WORKING DATA

* * * *

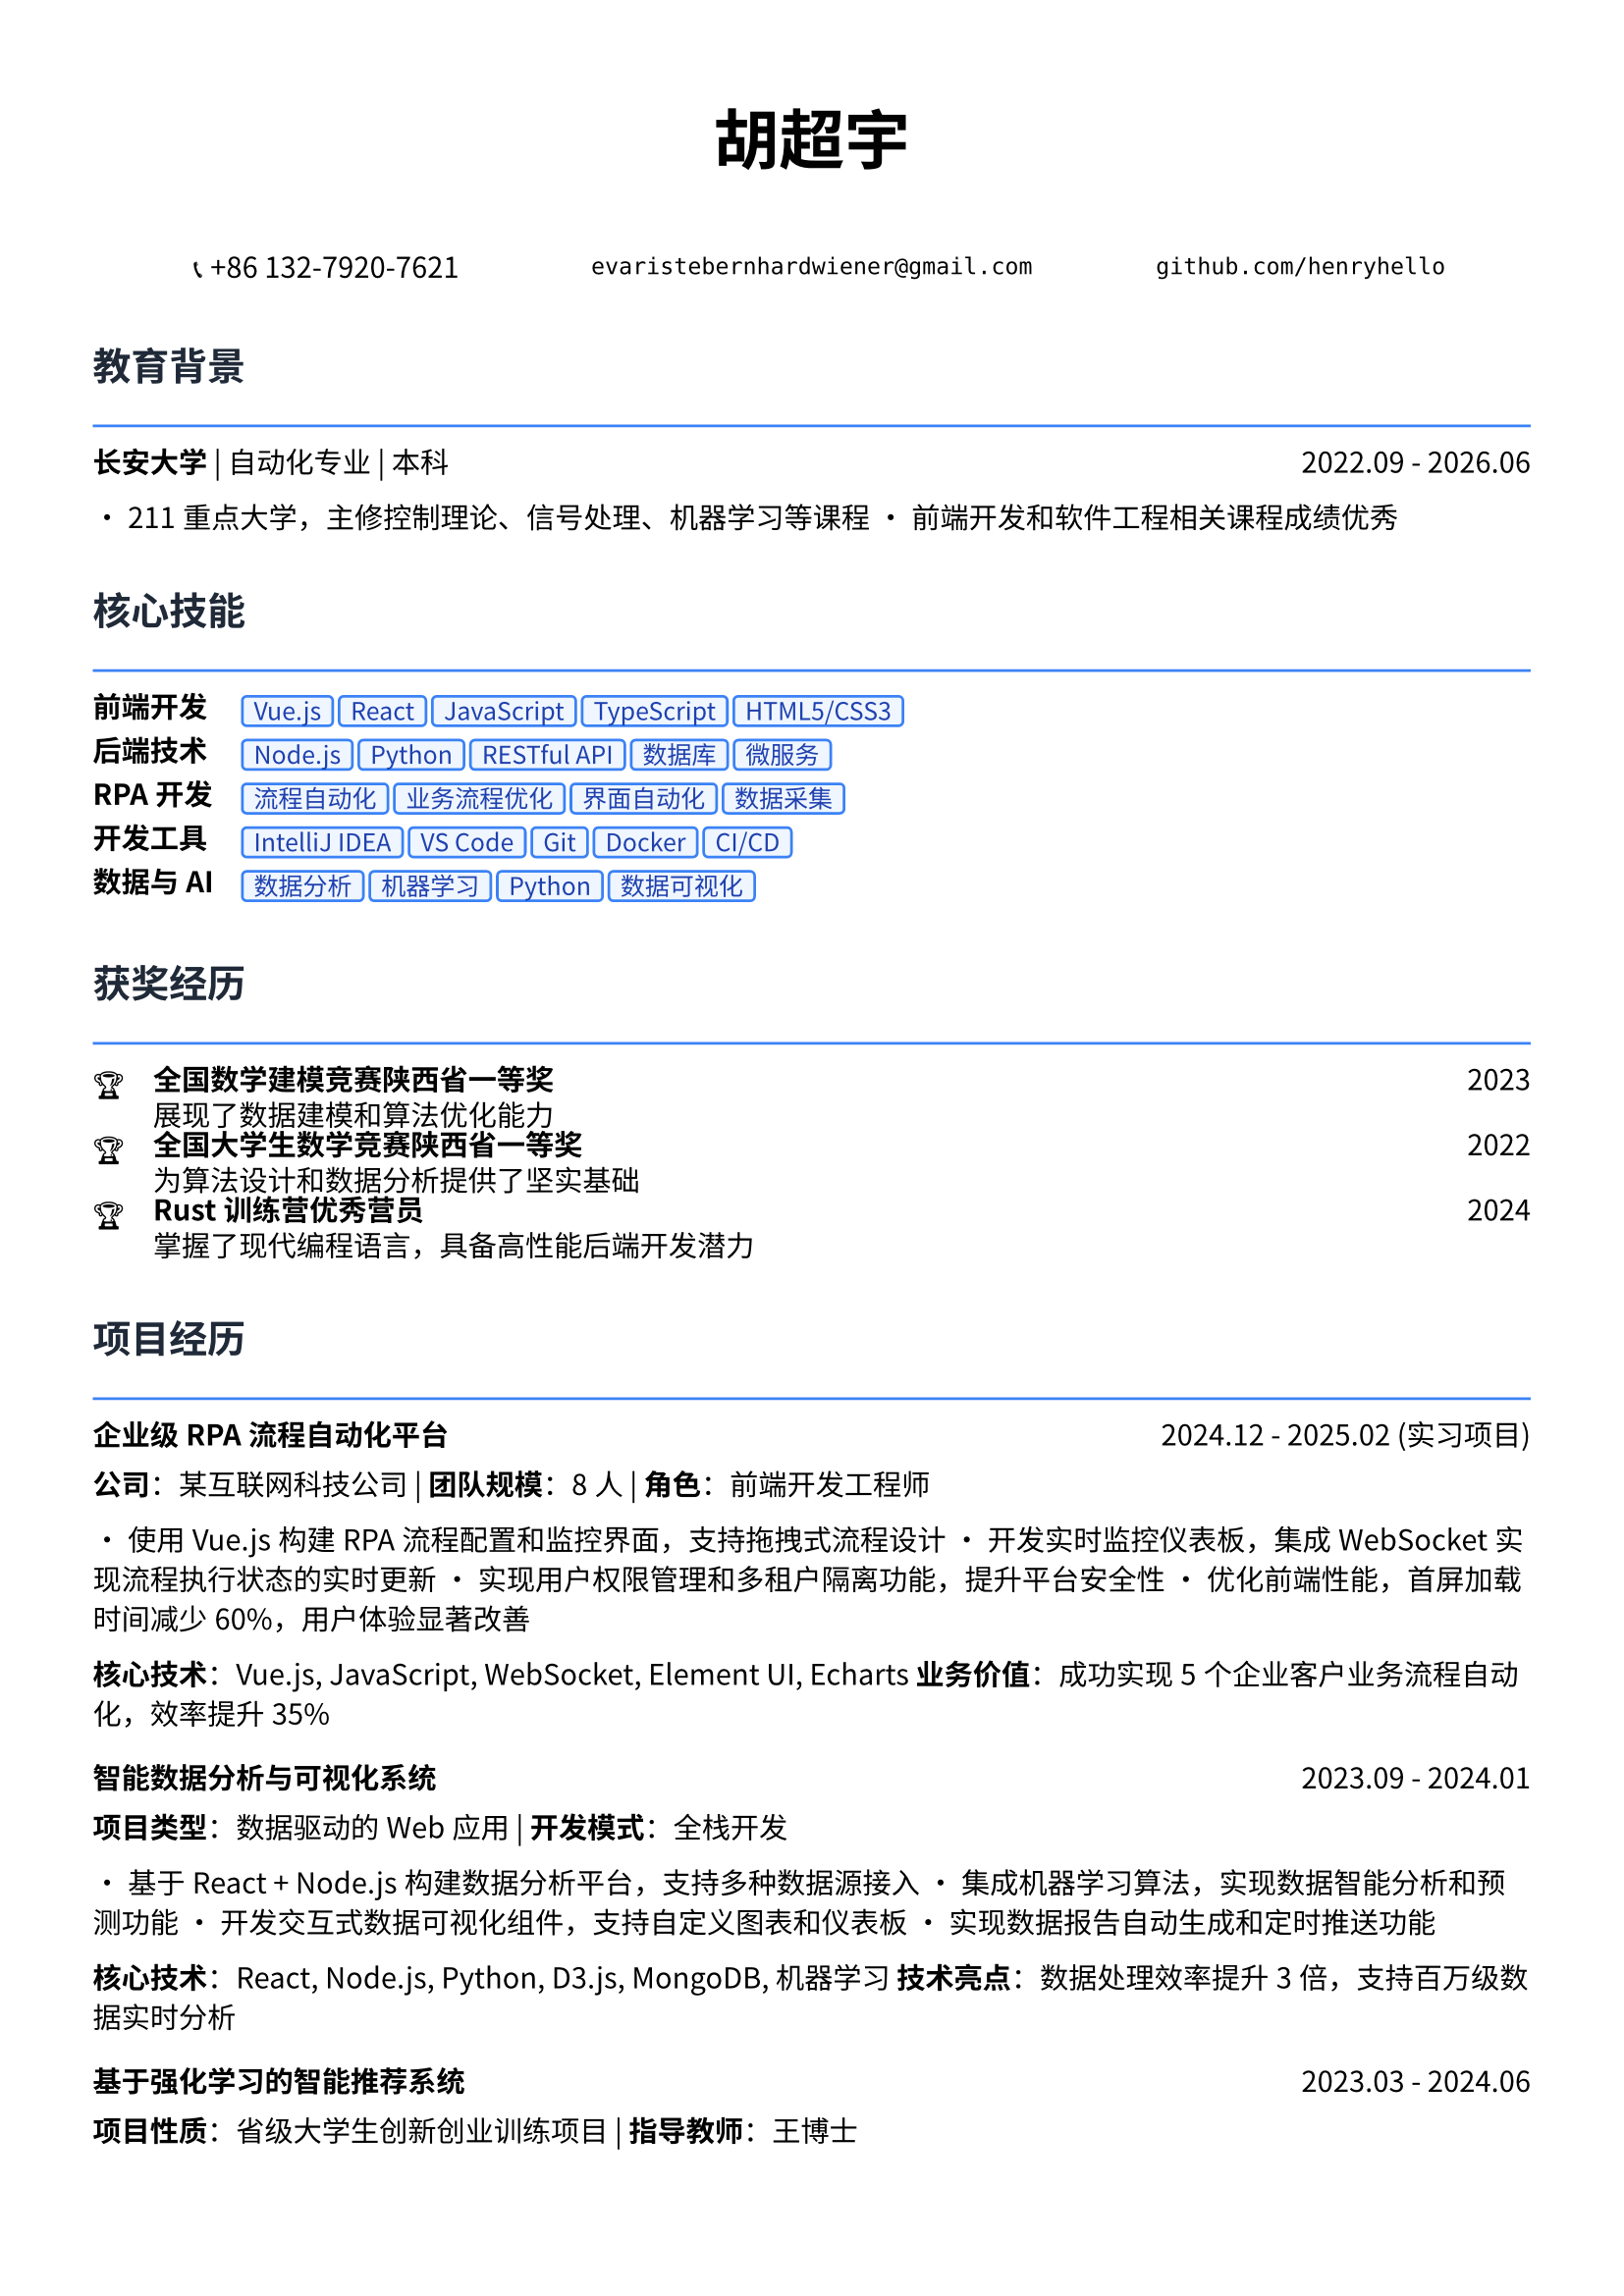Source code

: // 配置页面设置
#set page(
  paper: "a4",
  margin: (x: 1.2cm, y: 1.5cm),
)

// 设置字体
#set text(
  font: ("Noto Sans CJK SC", "Noto Serif CJK SC"),
  size: 10.5pt,
  lang: "zh",
)

// 标题样式
#let section_title(title) = [
  #text(
    size: 14pt,
    weight: "bold",
    fill: rgb("#1f2937")
  )[#title]
  #line(length: 100%, stroke: 1pt + rgb("#3b82f6"))
  #v(-0.3em)
]

// 项目条目样式
#let project_item(title, period, desc) = [
  #grid(
    columns: (1fr, auto),
    [*#title*],
    [#text(style: "italic")[#period]]
  )
  #v(-0.2em)
  #desc
  #v(0.3em)
]

// 技能标签样式
#let skill_tag(skill) = [
  #box(
    fill: rgb("#eff6ff"),
    inset: (x: 0.4em, y: 0.2em),
    radius: 0.2em,
    stroke: 1pt + rgb("#3b82f6"),
    [#text(size: 9pt, fill: rgb("#1e40af"))[#skill]]
  )
]

// ================================
// 个人信息头部
// ================================

#align(center)[
  #text(size: 24pt, weight: "bold")[胡超宇]
  
  #v(0.5em)
  
  #grid(
    columns: (1fr, 1fr, 1fr),
    gutter: 1em,
    [📞 +86 132-7920-7621],
    [`evaristebernhardwiener@gmail.com`],
    [`github.com/henryhello`]
  )
]

#v(1em)

// ================================
// 教育背景
// ================================

#section_title("教育背景")

#grid(
  columns: (1fr, auto),
  [*长安大学* | 自动化专业 | 本科],
  [2022.09 - 2026.06]
)

• 211重点大学，主修控制理论、信号处理、机器学习等课程
• 前端开发和软件工程相关课程成绩优秀

#v(0.8em)

// ================================
// 核心技能
// ================================

#section_title("核心技能")

#grid(
  columns: (auto, 1fr),
  column-gutter: 1em,
  row-gutter: 0.5em,
  
  [*前端开发*], [#skill_tag("Vue.js") #skill_tag("React") #skill_tag("JavaScript") #skill_tag("TypeScript") #skill_tag("HTML5/CSS3")],
  
  [*后端技术*], [#skill_tag("Node.js") #skill_tag("Python") #skill_tag("RESTful API") #skill_tag("数据库") #skill_tag("微服务")],
  
  [*RPA开发*], [#skill_tag("流程自动化") #skill_tag("业务流程优化") #skill_tag("界面自动化") #skill_tag("数据采集")],
  
  [*开发工具*], [#skill_tag("IntelliJ IDEA") #skill_tag("VS Code") #skill_tag("Git") #skill_tag("Docker") #skill_tag("CI/CD")],
  
  [*数据与AI*], [#skill_tag("数据分析") #skill_tag("机器学习") #skill_tag("Python") #skill_tag("数据可视化")],
)

#v(0.8em)

// ================================
// 获奖经历
// ================================

#section_title("获奖经历")

#grid(
  columns: (auto, 1fr, auto),
  column-gutter: 1em,
  row-gutter: 0.3em,
  
  [🏆], [*全国数学建模竞赛陕西省一等奖*], [2023],
  [], [展现了数据建模和算法优化能力], [],
  
  [🏆], [*全国大学生数学竞赛陕西省一等奖*], [2022],
  [], [为算法设计和数据分析提供了坚实基础], [],
  
  [🏆], [*Rust训练营优秀营员*], [2024],
  [], [掌握了现代编程语言，具备高性能后端开发潜力], [],
)

#v(0.8em)

// ================================
// 项目经历
// ================================

#section_title("项目经历")

#project_item(
  "企业级RPA流程自动化平台",
  "2024.12 - 2025.02 (实习项目)",
  [
    *公司*：某互联网科技公司 | *团队规模*：8人 | *角色*：前端开发工程师
    
    • 使用Vue.js构建RPA流程配置和监控界面，支持拖拽式流程设计
    • 开发实时监控仪表板，集成WebSocket实现流程执行状态的实时更新
    • 实现用户权限管理和多租户隔离功能，提升平台安全性
    • 优化前端性能，首屏加载时间减少60%，用户体验显著改善
    
    *核心技术*：Vue.js, JavaScript, WebSocket, Element UI, Echarts
    *业务价值*：成功实现5个企业客户业务流程自动化，效率提升35%
  ]
)

#project_item(
  "智能数据分析与可视化系统",
  "2023.09 - 2024.01",
  [
    *项目类型*：数据驱动的Web应用 | *开发模式*：全栈开发
    
    • 基于React + Node.js构建数据分析平台，支持多种数据源接入
    • 集成机器学习算法，实现数据智能分析和预测功能
    • 开发交互式数据可视化组件，支持自定义图表和仪表板
    • 实现数据报告自动生成和定时推送功能
    
    *核心技术*：React, Node.js, Python, D3.js, MongoDB, 机器学习
    *技术亮点*：数据处理效率提升3倍，支持百万级数据实时分析
  ]
)

#project_item(
  "基于强化学习的智能推荐系统",
  "2023.03 - 2024.06",
  [
    *项目性质*：省级大学生创新创业训练项目 | *指导教师*：王博士
    
    • 研究并实现基于强化学习的个性化推荐算法
    • 构建用户行为分析模型，优化推荐准确率达到85%
    • 开发Web端推荐系统演示平台，展示算法效果
    • 为电商和内容平台的推荐系统优化提供技术方案
    
    *核心技术*：Python, 强化学习, 推荐算法, React, 数据挖掘
    *研究价值*：为互联网产品的用户体验优化提供了新的技术思路
  ]
)

#project_item(
  "企业官网重构与性能优化",
  "2024.03 - 2024.05",
  [
    *项目描述*：某中型企业官网的现代化改造项目
    
    • 使用React + TypeScript重构传统jQuery网站，提升代码可维护性
    • 实现响应式设计，适配PC和移动端，提升用户体验
    • 集成CMS内容管理系统，支持非技术人员进行内容更新
    • 优化SEO和网站性能，页面加载速度提升80%
    
    *核心技术*：React, TypeScript, 响应式设计, CMS集成, SEO优化
    *项目成果*：网站访问量提升150%，用户停留时间增加40%
  ]
)

#v(0.8em)

// ================================
// 实习经历
// ================================

#section_title("实习经历")

#project_item(
  "软件自动化RPA开发实习生",
  "2024.12 - 2025.02",
  [
    *公司*：某互联网科技公司 | *部门*：产品技术部
    
    • 负责RPA平台前端界面开发，使用Vue.js构建用户友好的操作界面
    • 参与业务流程分析和自动化方案设计，与产品经理协作优化用户体验
    • 开发拖拽式流程配置功能，降低了用户使用门槛
    • 参与客户需求调研和技术支持，积累了丰富的B端产品经验
    
    *技术栈*：Vue.js, JavaScript, Element UI, Webpack
    *实习收获*：深入理解企业级软件开发流程和B端产品设计理念
  ]
)

#v(0.8em)

// ================================
// 技术能力
// ================================

#section_title("技术专长")

#project_item(
  "前端开发能力",
  "",
  [
    • *现代框架*：精通Vue.js和React开发，具备组件化和状态管理经验
    • *工程化*：熟悉Webpack、Vite等构建工具，了解CI/CD流程
    • *用户体验*：注重界面设计和交互优化，具备良好的产品思维
    • *性能优化*：掌握前端性能调优技术，代码优化和缓存策略
  ]
)

#project_item(
  "全栈开发能力",
  "",
  [
    • *后端技术*：熟悉Node.js开发，了解Python Web开发
    • *数据库*：掌握MySQL、MongoDB等数据库的设计和优化
    • *API设计*：具备RESTful API设计和开发经验
    • *系统集成*：了解微服务架构，具备系统集成和部署经验
  ]
)

#v(0.8em)

// ================================
// 个人优势
// ================================

#section_title("个人优势")

• *产品思维敏锐*：具备良好的用户体验意识和产品设计思维

• *技术基础扎实*：数学竞赛获奖背景为算法优化提供理论支持

• *学习能力强*：快速掌握新技术框架，如Rust等现代编程语言

• *项目经验丰富*：从前端开发到全栈应用的完整项目实践经验

• *沟通协作能力*：实习期间与产品、设计团队良好协作，具备团队精神

#v(1em)

#align(center)[
  #text(size: 9pt, style: "italic", fill: rgb("#3b82f6"))[
    "Creating exceptional user experiences through clean code and innovative design"
  ]
]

* * * *

The whole listing must be transcribed exactly. No pictures belong in the copy.

WRITTEN RESPONSE
Source code

: // 配置页面设置
#set page(
  paper: "a4",
  margin: (x: 1.2cm, y: 1.5cm),
)

// 设置字体
#set text(
  font: ("Noto Sans CJK SC", "Noto Serif CJK SC"),
  size: 10.5pt,
  lang: "zh",
)

// 标题样式
#let section_title(title) = [
  #text(
    size: 14pt,
    weight: "bold",
    fill: rgb("#1f2937")
  )[#title]
  #line(length: 100%, stroke: 1pt + rgb("#3b82f6"))
  #v(-0.3em)
]

// 项目条目样式
#let project_item(title, period, desc) = [
  #grid(
    columns: (1fr, auto),
    [*#title*],
    [#text(style: "italic")[#period]]
  )
  #v(-0.2em)
  #desc
  #v(0.3em)
]

// 技能标签样式
#let skill_tag(skill) = [
  #box(
    fill: rgb("#eff6ff"),
    inset: (x: 0.4em, y: 0.2em),
    radius: 0.2em,
    stroke: 1pt + rgb("#3b82f6"),
    [#text(size: 9pt, fill: rgb("#1e40af"))[#skill]]
  )
]

// ================================
// 个人信息头部
// ================================

#align(center)[
  #text(size: 24pt, weight: "bold")[胡超宇]
  
  #v(0.5em)
  
  #grid(
    columns: (1fr, 1fr, 1fr),
    gutter: 1em,
    [📞 +86 132-7920-7621],
    [`evaristebernhardwiener@gmail.com`],
    [`github.com/henryhello`]
  )
]

#v(1em)

// ================================
// 教育背景
// ================================

#section_title("教育背景")

#grid(
  columns: (1fr, auto),
  [*长安大学* | 自动化专业 | 本科],
  [2022.09 - 2026.06]
)

• 211重点大学，主修控制理论、信号处理、机器学习等课程
• 前端开发和软件工程相关课程成绩优秀

#v(0.8em)

// ================================
// 核心技能
// ================================

#section_title("核心技能")

#grid(
  columns: (auto, 1fr),
  column-gutter: 1em,
  row-gutter: 0.5em,
  
  [*前端开发*], [#skill_tag("Vue.js") #skill_tag("React") #skill_tag("JavaScript") #skill_tag("TypeScript") #skill_tag("HTML5/CSS3")],
  
  [*后端技术*], [#skill_tag("Node.js") #skill_tag("Python") #skill_tag("RESTful API") #skill_tag("数据库") #skill_tag("微服务")],
  
  [*RPA开发*], [#skill_tag("流程自动化") #skill_tag("业务流程优化") #skill_tag("界面自动化") #skill_tag("数据采集")],
  
  [*开发工具*], [#skill_tag("IntelliJ IDEA") #skill_tag("VS Code") #skill_tag("Git") #skill_tag("Docker") #skill_tag("CI/CD")],
  
  [*数据与AI*], [#skill_tag("数据分析") #skill_tag("机器学习") #skill_tag("Python") #skill_tag("数据可视化")],
)

#v(0.8em)

// ================================
// 获奖经历
// ================================

#section_title("获奖经历")

#grid(
  columns: (auto, 1fr, auto),
  column-gutter: 1em,
  row-gutter: 0.3em,
  
  [🏆], [*全国数学建模竞赛陕西省一等奖*], [2023],
  [], [展现了数据建模和算法优化能力], [],
  
  [🏆], [*全国大学生数学竞赛陕西省一等奖*], [2022],
  [], [为算法设计和数据分析提供了坚实基础], [],
  
  [🏆], [*Rust训练营优秀营员*], [2024],
  [], [掌握了现代编程语言，具备高性能后端开发潜力], [],
)

#v(0.8em)

// ================================
// 项目经历
// ================================

#section_title("项目经历")

#project_item(
  "企业级RPA流程自动化平台",
  "2024.12 - 2025.02 (实习项目)",
  [
    *公司*：某互联网科技公司 | *团队规模*：8人 | *角色*：前端开发工程师
    
    • 使用Vue.js构建RPA流程配置和监控界面，支持拖拽式流程设计
    • 开发实时监控仪表板，集成WebSocket实现流程执行状态的实时更新
    • 实现用户权限管理和多租户隔离功能，提升平台安全性
    • 优化前端性能，首屏加载时间减少60%，用户体验显著改善
    
    *核心技术*：Vue.js, JavaScript, WebSocket, Element UI, Echarts
    *业务价值*：成功实现5个企业客户业务流程自动化，效率提升35%
  ]
)

#project_item(
  "智能数据分析与可视化系统",
  "2023.09 - 2024.01",
  [
    *项目类型*：数据驱动的Web应用 | *开发模式*：全栈开发
    
    • 基于React + Node.js构建数据分析平台，支持多种数据源接入
    • 集成机器学习算法，实现数据智能分析和预测功能
    • 开发交互式数据可视化组件，支持自定义图表和仪表板
    • 实现数据报告自动生成和定时推送功能
    
    *核心技术*：React, Node.js, Python, D3.js, MongoDB, 机器学习
    *技术亮点*：数据处理效率提升3倍，支持百万级数据实时分析
  ]
)

#project_item(
  "基于强化学习的智能推荐系统",
  "2023.03 - 2024.06",
  [
    *项目性质*：省级大学生创新创业训练项目 | *指导教师*：王博士
    
    • 研究并实现基于强化学习的个性化推荐算法
    • 构建用户行为分析模型，优化推荐准确率达到85%
    • 开发Web端推荐系统演示平台，展示算法效果
    • 为电商和内容平台的推荐系统优化提供技术方案
    
    *核心技术*：Python, 强化学习, 推荐算法, React, 数据挖掘
    *研究价值*：为互联网产品的用户体验优化提供了新的技术思路
  ]
)

#project_item(
  "企业官网重构与性能优化",
  "2024.03 - 2024.05",
  [
    *项目描述*：某中型企业官网的现代化改造项目
    
    • 使用React + TypeScript重构传统jQuery网站，提升代码可维护性
    • 实现响应式设计，适配PC和移动端，提升用户体验
    • 集成CMS内容管理系统，支持非技术人员进行内容更新
    • 优化SEO和网站性能，页面加载速度提升80%
    
    *核心技术*：React, TypeScript, 响应式设计, CMS集成, SEO优化
    *项目成果*：网站访问量提升150%，用户停留时间增加40%
  ]
)

#v(0.8em)

// ================================
// 实习经历
// ================================

#section_title("实习经历")

#project_item(
  "软件自动化RPA开发实习生",
  "2024.12 - 2025.02",
  [
    *公司*：某互联网科技公司 | *部门*：产品技术部
    
    • 负责RPA平台前端界面开发，使用Vue.js构建用户友好的操作界面
    • 参与业务流程分析和自动化方案设计，与产品经理协作优化用户体验
    • 开发拖拽式流程配置功能，降低了用户使用门槛
    • 参与客户需求调研和技术支持，积累了丰富的B端产品经验
    
    *技术栈*：Vue.js, JavaScript, Element UI, Webpack
    *实习收获*：深入理解企业级软件开发流程和B端产品设计理念
  ]
)

#v(0.8em)

// ================================
// 技术能力
// ================================

#section_title("技术专长")

#project_item(
  "前端开发能力",
  "",
  [
    • *现代框架*：精通Vue.js和React开发，具备组件化和状态管理经验
    • *工程化*：熟悉Webpack、Vite等构建工具，了解CI/CD流程
    • *用户体验*：注重界面设计和交互优化，具备良好的产品思维
    • *性能优化*：掌握前端性能调优技术，代码优化和缓存策略
  ]
)

#project_item(
  "全栈开发能力",
  "",
  [
    • *后端技术*：熟悉Node.js开发，了解Python Web开发
    • *数据库*：掌握MySQL、MongoDB等数据库的设计和优化
    • *API设计*：具备RESTful API设计和开发经验
    • *系统集成*：了解微服务架构，具备系统集成和部署经验
  ]
)

#v(0.8em)

// ================================
// 个人优势
// ================================

#section_title("个人优势")

• *产品思维敏锐*：具备良好的用户体验意识和产品设计思维

• *技术基础扎实*：数学竞赛获奖背景为算法优化提供理论支持

• *学习能力强*：快速掌握新技术框架，如Rust等现代编程语言

• *项目经验丰富*：从前端开发到全栈应用的完整项目实践经验

• *沟通协作能力*：实习期间与产品、设计团队良好协作，具备团队精神

#v(1em)

#align(center)[
  #text(size: 9pt, style: "italic", fill: rgb("#3b82f6"))[
    "Creating exceptional user experiences through clean code and innovative design"
  ]
]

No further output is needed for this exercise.